Page text

= = = = = = =

I can't talk for the original poster, but I also deploy containers from Gitlab Registry via Gitlab CI pipelines and just use the standard docker swarm commands. So updating the image digest (version) of a service is as simple as running a shell command in a job in a deploy stage in your gitlab ci pipeline:

docker service update --image <some-image:version> --with-registry-auth <some-service>

Simplest example would be a job definition like this: https://pastebin.com/KsG0cDzR

This job would have to be preceded by building the new docker image you are going to update to of course.


This is the easiest part, you just call:

  docker service update --image $image_name:$new_sha $service_name
and Swarm handles the rest. You can even pass in rolling update options, so the container updates are staggered. Put this into a simple bash script that only runs when the current branch is master. (Because your CI is building every branch to give you fast feedback, right?) In the case of CircleCI or TravisCI, that can be done with something like:

  if [ "${CIRCLE_BRANCH}" == "master" ]; then


What I've found to work well is to push images to your registry with a different tag for each release. For instance, you have "web:1.0" running in production and want to update? Create a "web:1.1" image, push it to your registry and in Docker Swarm, point your "web" service to the "web:1.1" image instead of "web:1.0".

= = = = = = =

Supplied records
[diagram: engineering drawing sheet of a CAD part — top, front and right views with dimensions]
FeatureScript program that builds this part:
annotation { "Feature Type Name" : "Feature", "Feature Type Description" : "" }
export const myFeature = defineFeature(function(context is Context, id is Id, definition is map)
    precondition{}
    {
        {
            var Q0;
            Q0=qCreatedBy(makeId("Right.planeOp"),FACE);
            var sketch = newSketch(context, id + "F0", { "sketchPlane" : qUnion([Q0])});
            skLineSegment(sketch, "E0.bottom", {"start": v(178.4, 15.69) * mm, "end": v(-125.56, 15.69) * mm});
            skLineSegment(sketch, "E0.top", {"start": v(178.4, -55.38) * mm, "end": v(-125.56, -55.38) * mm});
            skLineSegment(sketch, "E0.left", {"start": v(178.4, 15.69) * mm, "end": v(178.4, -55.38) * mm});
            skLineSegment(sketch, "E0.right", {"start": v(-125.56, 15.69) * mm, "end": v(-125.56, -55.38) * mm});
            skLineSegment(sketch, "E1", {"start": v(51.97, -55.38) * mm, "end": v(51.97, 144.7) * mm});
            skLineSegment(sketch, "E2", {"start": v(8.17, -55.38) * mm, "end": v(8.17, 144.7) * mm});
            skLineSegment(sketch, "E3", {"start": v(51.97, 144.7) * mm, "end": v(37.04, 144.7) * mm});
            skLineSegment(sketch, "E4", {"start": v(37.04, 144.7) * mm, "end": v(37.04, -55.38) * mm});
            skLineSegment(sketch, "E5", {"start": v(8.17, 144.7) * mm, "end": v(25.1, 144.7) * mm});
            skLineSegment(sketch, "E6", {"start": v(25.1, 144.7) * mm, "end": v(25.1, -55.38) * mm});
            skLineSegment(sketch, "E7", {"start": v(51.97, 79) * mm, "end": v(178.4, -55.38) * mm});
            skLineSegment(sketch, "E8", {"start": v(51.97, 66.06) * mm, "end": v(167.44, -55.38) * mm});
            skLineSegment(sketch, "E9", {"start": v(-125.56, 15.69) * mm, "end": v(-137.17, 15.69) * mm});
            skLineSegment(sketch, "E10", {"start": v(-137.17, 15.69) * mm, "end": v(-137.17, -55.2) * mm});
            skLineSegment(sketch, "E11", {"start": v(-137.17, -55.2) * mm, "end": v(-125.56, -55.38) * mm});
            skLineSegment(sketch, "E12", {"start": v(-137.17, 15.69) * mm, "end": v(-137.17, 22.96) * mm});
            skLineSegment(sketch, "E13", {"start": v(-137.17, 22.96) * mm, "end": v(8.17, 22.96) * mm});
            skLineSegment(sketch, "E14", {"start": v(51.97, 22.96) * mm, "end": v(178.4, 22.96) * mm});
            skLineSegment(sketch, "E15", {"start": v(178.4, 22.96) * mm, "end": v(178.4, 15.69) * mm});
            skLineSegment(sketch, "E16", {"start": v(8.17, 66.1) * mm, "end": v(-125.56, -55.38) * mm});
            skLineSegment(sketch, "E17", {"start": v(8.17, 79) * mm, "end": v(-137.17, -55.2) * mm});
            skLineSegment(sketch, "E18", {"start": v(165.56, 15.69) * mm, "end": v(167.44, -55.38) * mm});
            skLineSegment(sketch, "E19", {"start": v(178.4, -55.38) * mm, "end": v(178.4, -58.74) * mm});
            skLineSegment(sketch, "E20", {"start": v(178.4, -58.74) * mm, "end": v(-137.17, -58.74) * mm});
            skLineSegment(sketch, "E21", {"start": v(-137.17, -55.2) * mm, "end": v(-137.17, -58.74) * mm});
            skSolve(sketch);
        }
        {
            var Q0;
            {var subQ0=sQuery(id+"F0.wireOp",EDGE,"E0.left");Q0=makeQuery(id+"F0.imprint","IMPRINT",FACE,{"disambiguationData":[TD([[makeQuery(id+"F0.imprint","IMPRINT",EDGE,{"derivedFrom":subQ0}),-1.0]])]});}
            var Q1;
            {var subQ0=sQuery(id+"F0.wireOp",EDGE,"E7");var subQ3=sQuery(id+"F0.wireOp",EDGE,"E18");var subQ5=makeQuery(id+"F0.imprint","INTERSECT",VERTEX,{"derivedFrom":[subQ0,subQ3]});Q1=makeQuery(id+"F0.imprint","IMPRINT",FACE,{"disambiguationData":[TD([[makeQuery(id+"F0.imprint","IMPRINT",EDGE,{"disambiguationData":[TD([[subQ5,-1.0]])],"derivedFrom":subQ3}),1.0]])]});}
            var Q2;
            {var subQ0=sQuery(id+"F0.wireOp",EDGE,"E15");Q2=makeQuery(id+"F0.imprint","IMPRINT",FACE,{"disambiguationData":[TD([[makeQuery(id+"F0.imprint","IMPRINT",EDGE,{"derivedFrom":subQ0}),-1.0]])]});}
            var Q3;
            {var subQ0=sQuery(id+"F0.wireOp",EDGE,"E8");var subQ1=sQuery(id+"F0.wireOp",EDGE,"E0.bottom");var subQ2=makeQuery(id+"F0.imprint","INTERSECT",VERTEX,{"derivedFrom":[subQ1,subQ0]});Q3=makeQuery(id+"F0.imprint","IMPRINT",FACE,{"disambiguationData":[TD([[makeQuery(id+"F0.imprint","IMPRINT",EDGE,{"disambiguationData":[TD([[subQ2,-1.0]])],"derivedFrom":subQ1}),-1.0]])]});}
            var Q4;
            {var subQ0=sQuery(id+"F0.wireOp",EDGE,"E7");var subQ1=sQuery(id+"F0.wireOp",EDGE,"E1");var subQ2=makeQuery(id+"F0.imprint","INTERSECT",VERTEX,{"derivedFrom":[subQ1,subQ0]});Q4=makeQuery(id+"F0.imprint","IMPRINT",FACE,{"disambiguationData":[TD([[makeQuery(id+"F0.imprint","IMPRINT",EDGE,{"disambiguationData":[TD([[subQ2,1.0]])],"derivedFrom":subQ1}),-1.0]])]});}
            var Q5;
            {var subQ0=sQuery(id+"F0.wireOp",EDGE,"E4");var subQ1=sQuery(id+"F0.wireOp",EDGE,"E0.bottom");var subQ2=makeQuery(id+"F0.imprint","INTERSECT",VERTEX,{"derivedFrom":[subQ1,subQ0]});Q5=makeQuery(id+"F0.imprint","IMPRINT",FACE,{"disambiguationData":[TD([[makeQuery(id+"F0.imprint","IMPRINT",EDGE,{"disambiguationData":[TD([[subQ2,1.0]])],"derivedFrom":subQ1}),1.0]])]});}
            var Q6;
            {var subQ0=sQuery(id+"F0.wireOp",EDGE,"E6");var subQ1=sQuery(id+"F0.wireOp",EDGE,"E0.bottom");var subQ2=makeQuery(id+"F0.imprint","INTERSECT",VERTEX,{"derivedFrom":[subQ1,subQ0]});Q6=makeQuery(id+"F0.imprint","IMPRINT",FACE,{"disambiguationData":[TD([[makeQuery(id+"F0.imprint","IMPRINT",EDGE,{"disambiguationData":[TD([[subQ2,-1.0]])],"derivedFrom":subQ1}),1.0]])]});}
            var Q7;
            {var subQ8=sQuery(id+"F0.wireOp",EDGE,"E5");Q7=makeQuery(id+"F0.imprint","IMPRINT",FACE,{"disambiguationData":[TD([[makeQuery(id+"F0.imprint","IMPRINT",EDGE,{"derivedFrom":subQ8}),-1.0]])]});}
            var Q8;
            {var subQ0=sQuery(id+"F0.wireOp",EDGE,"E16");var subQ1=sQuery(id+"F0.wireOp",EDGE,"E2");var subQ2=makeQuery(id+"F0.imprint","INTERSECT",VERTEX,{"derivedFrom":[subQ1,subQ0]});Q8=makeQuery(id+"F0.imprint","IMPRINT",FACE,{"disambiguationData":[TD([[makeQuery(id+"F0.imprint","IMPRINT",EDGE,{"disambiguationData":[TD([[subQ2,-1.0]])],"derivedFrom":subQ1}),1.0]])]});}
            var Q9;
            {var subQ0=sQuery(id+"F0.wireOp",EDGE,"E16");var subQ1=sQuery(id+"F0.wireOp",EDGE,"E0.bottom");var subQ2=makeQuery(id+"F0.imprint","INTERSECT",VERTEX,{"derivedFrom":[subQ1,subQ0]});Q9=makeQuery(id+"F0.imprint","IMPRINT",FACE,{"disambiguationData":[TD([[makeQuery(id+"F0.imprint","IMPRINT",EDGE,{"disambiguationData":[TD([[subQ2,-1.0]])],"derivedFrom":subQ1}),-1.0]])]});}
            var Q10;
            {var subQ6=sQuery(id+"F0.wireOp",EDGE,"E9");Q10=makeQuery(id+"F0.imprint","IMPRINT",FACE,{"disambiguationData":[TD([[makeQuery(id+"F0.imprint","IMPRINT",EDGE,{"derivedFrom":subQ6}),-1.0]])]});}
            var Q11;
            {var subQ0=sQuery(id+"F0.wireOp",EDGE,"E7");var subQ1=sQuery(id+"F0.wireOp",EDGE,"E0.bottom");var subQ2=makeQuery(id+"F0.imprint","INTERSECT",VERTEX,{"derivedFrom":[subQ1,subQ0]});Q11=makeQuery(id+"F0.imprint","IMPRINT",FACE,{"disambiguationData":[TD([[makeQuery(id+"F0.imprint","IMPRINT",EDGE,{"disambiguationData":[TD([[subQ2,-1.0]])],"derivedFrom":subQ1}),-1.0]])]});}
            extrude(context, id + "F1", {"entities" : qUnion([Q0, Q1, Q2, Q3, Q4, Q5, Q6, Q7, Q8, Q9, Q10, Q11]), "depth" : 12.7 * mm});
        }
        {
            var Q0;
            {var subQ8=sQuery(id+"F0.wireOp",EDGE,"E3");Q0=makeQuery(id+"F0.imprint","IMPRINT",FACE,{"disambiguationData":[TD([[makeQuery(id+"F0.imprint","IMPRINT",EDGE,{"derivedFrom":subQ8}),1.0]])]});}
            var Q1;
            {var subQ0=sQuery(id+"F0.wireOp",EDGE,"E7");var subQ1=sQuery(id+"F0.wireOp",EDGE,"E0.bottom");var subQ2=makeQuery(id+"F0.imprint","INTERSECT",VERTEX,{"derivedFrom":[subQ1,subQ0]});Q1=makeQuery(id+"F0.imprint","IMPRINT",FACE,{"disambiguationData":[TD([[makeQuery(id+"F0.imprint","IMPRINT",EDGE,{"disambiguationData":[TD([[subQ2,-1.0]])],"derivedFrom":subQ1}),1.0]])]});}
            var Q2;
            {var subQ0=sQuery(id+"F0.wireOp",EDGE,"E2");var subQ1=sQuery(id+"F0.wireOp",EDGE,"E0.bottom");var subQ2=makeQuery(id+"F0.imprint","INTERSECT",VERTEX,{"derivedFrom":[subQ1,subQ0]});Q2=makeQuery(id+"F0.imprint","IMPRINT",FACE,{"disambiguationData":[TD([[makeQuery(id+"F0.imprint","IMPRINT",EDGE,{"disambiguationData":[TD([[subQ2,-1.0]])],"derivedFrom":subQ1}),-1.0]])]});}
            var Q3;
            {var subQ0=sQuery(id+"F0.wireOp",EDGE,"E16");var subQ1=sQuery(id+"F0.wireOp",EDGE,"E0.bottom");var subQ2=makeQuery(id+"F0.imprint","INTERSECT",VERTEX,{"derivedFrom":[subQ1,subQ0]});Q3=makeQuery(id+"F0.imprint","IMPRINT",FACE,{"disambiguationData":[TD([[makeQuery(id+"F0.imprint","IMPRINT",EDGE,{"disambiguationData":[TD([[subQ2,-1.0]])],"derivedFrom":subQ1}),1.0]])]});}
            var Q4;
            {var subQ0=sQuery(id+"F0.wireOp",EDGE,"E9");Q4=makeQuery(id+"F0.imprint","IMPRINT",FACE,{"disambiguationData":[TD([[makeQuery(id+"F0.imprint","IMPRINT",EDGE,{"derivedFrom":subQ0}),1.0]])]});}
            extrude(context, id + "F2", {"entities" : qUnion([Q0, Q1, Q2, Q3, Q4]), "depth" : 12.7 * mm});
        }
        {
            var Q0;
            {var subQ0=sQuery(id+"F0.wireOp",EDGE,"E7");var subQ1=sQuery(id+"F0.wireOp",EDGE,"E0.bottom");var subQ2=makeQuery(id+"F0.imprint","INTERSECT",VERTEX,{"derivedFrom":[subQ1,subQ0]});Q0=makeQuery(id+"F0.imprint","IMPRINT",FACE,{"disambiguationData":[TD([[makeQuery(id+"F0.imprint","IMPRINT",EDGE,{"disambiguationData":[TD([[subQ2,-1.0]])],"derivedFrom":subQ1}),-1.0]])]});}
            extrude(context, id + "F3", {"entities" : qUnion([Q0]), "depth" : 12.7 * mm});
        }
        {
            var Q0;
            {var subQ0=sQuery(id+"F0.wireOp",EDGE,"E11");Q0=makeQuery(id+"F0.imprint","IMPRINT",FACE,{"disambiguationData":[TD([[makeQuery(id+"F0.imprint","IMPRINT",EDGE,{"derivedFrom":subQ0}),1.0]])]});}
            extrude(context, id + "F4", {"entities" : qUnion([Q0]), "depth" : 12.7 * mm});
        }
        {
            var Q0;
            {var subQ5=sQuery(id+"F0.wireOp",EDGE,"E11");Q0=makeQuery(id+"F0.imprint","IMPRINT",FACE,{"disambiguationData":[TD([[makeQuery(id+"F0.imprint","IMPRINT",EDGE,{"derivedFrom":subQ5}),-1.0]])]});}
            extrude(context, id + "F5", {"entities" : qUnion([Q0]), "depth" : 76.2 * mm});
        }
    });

= = = = = = =

Activities
(A) Please transcribe the stretch of the Docker Swarm deployment text from "I can't talk" through "to of course.".
(B) Summarize the Docker Swarm deployment text in two sentences.
(C) Rewrite the paragraph of the Docker Swarm deployment text that begins "What I've found to work well" as a short bulleted list, keeping its main facts.

Replies
(A)
I can't talk for the original poster, but I also deploy containers from Gitlab Registry via Gitlab CI pipelines and just use the standard docker swarm commands. So updating the image digest (version) of a service is as simple as running a shell command in a job in a deploy stage in your gitlab ci pipeline:

docker service update --image <some-image:version> --with-registry-auth <some-service>

Simplest example would be a job definition like this: https://pastebin.com/KsG0cDzR

This job would have to be preceded by building the new docker image you are going to update to of course.

(B) A Docker Swarm service's image can be updated from a CI pipeline with a single docker service update --image command in a deploy job, run after the new image is built. Swarm handles the rest, rolling update options can stagger the container updates, the script should run only on the master branch, and each release can be pushed to the registry under its own tag so the service can be pointed to the new one.

(C)
- Push images to the registry with a different tag for each release.
- For example, with "web:1.0" running in production, create a "web:1.1" image and push it to the registry.
- In Docker Swarm, point the "web" service to the "web:1.1" image instead of "web:1.0".